§ **Material provided**
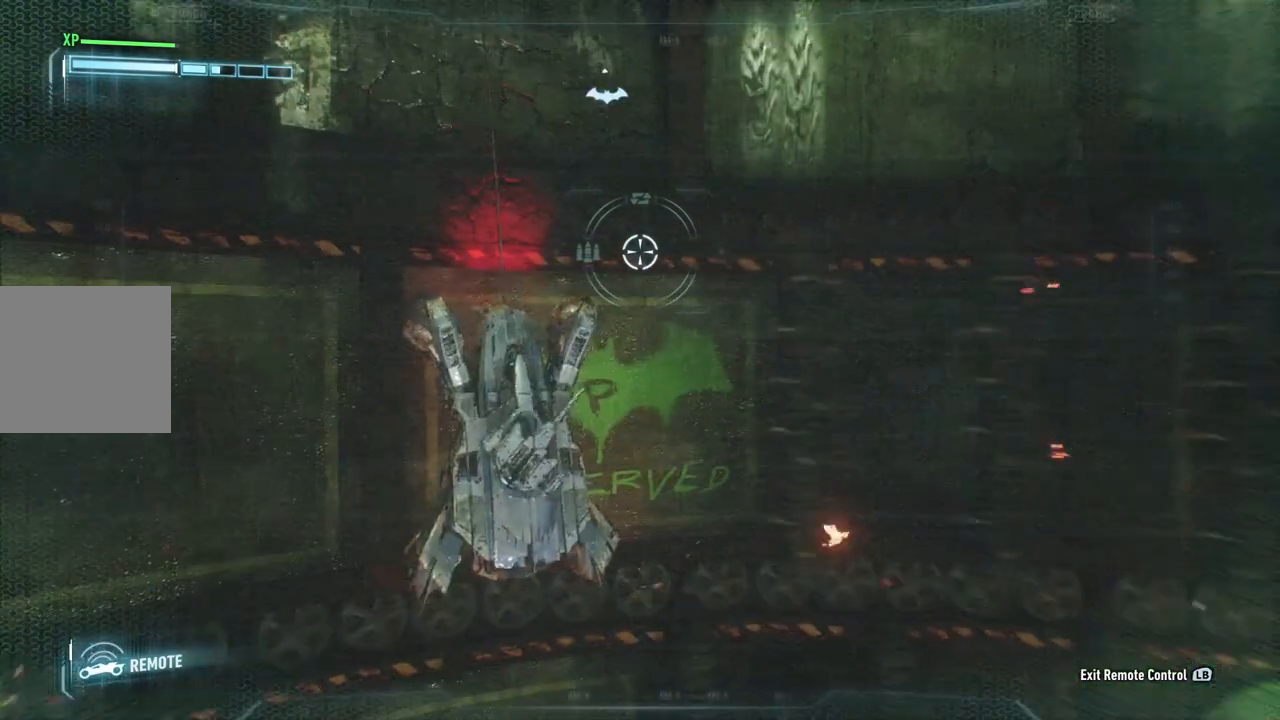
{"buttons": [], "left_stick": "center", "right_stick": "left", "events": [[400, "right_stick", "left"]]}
* * *
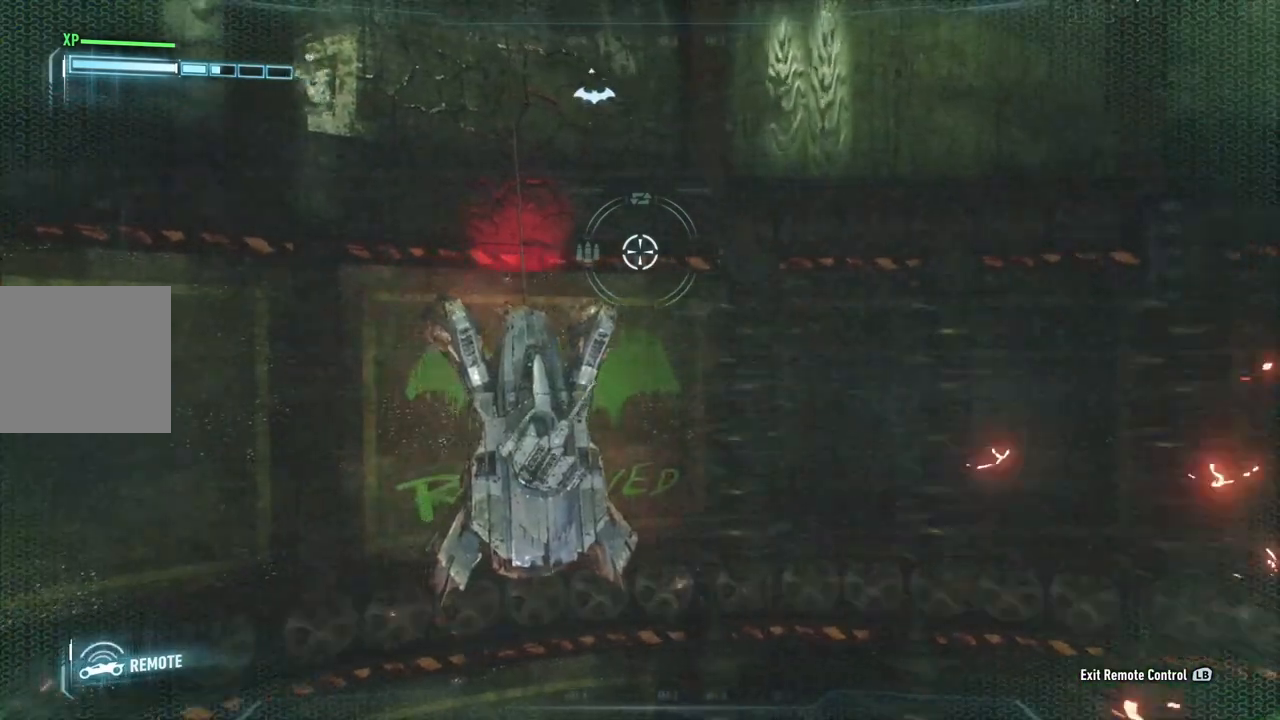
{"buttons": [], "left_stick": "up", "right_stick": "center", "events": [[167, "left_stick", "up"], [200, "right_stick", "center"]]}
==
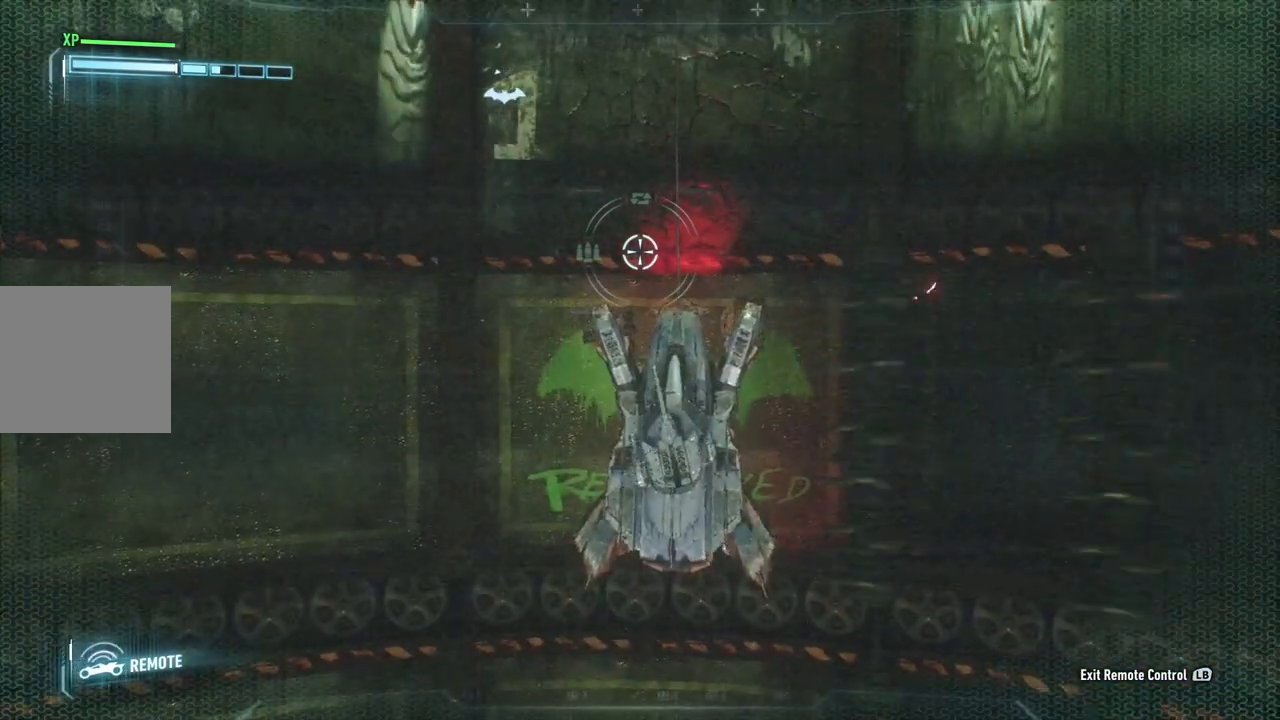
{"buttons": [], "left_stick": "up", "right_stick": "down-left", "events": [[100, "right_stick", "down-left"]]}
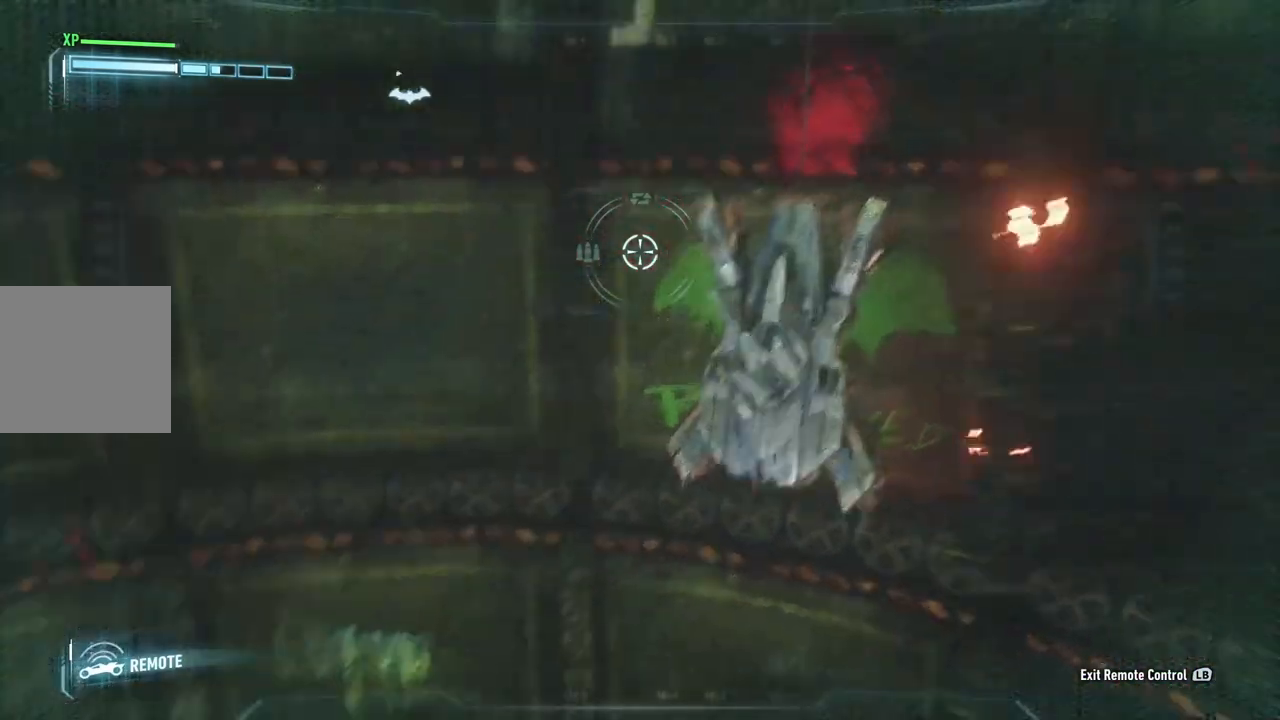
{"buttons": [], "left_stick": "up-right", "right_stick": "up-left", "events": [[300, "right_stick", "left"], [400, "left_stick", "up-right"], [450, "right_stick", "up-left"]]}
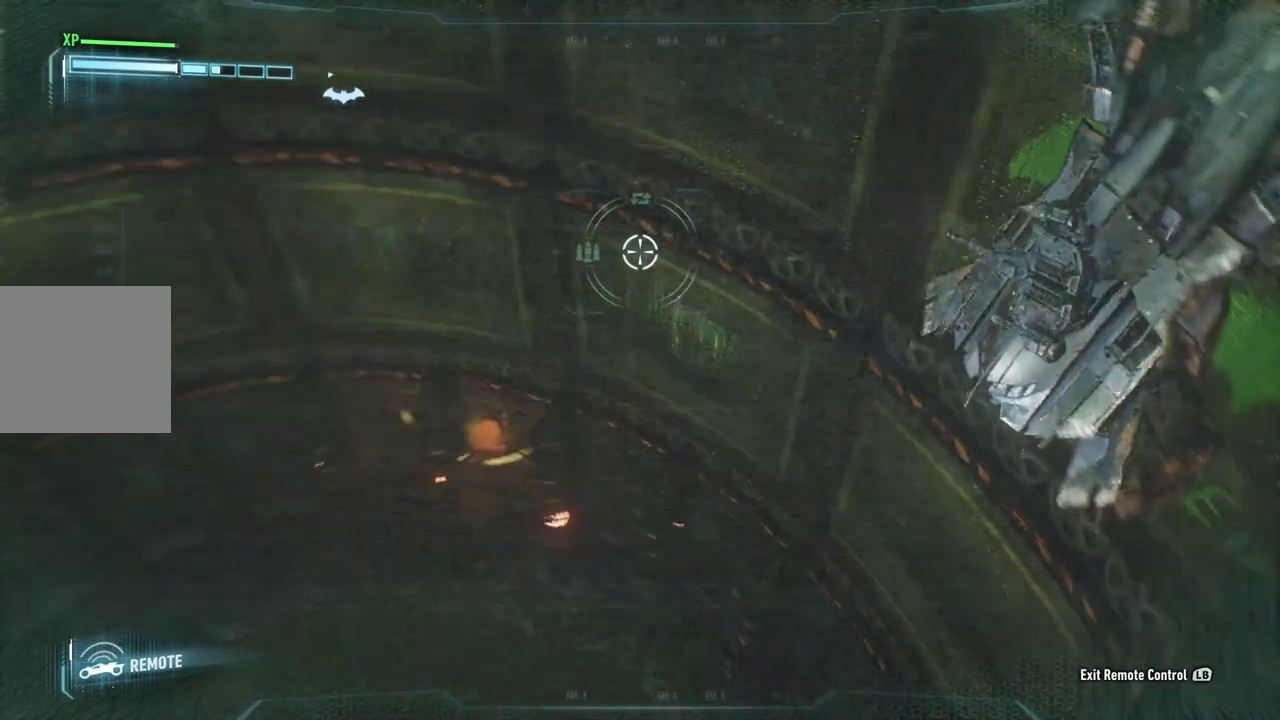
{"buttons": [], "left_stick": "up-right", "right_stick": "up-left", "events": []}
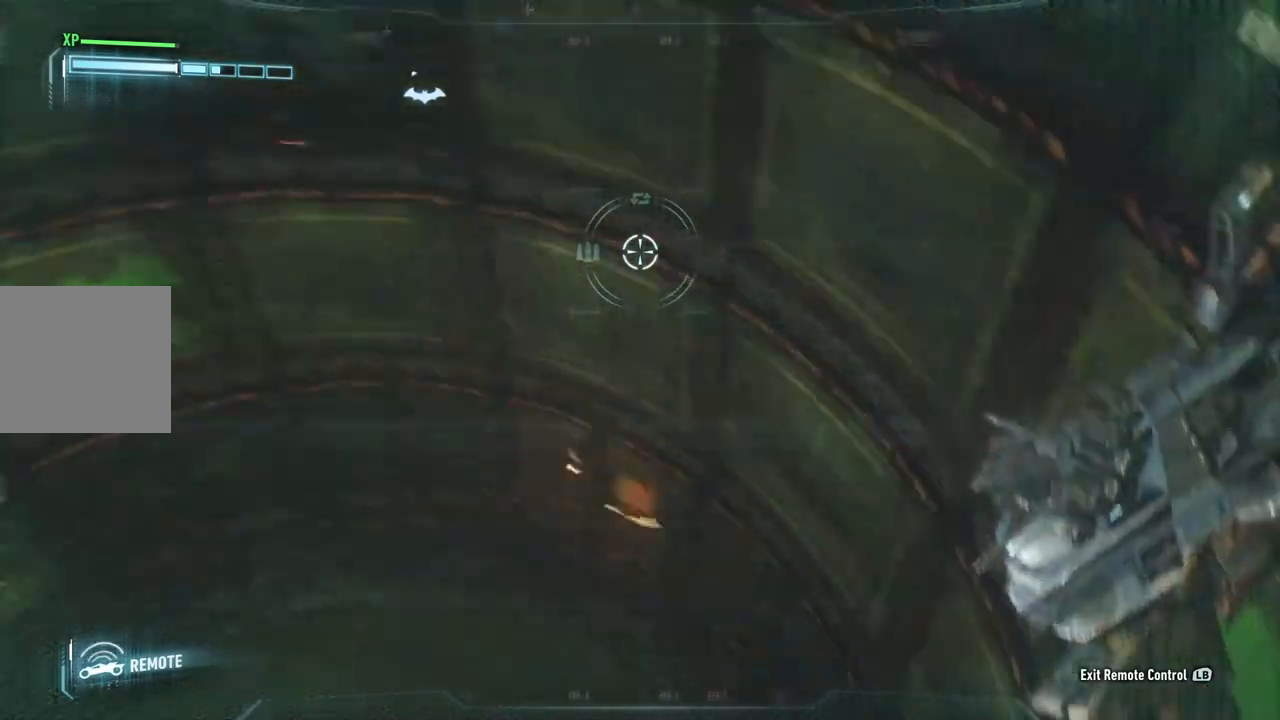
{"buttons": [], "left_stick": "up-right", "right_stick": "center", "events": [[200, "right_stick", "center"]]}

§ **Aim of the task**
Reply with nothing but a number. State how many lines in the records hold the word "center".

§ **Reply**
3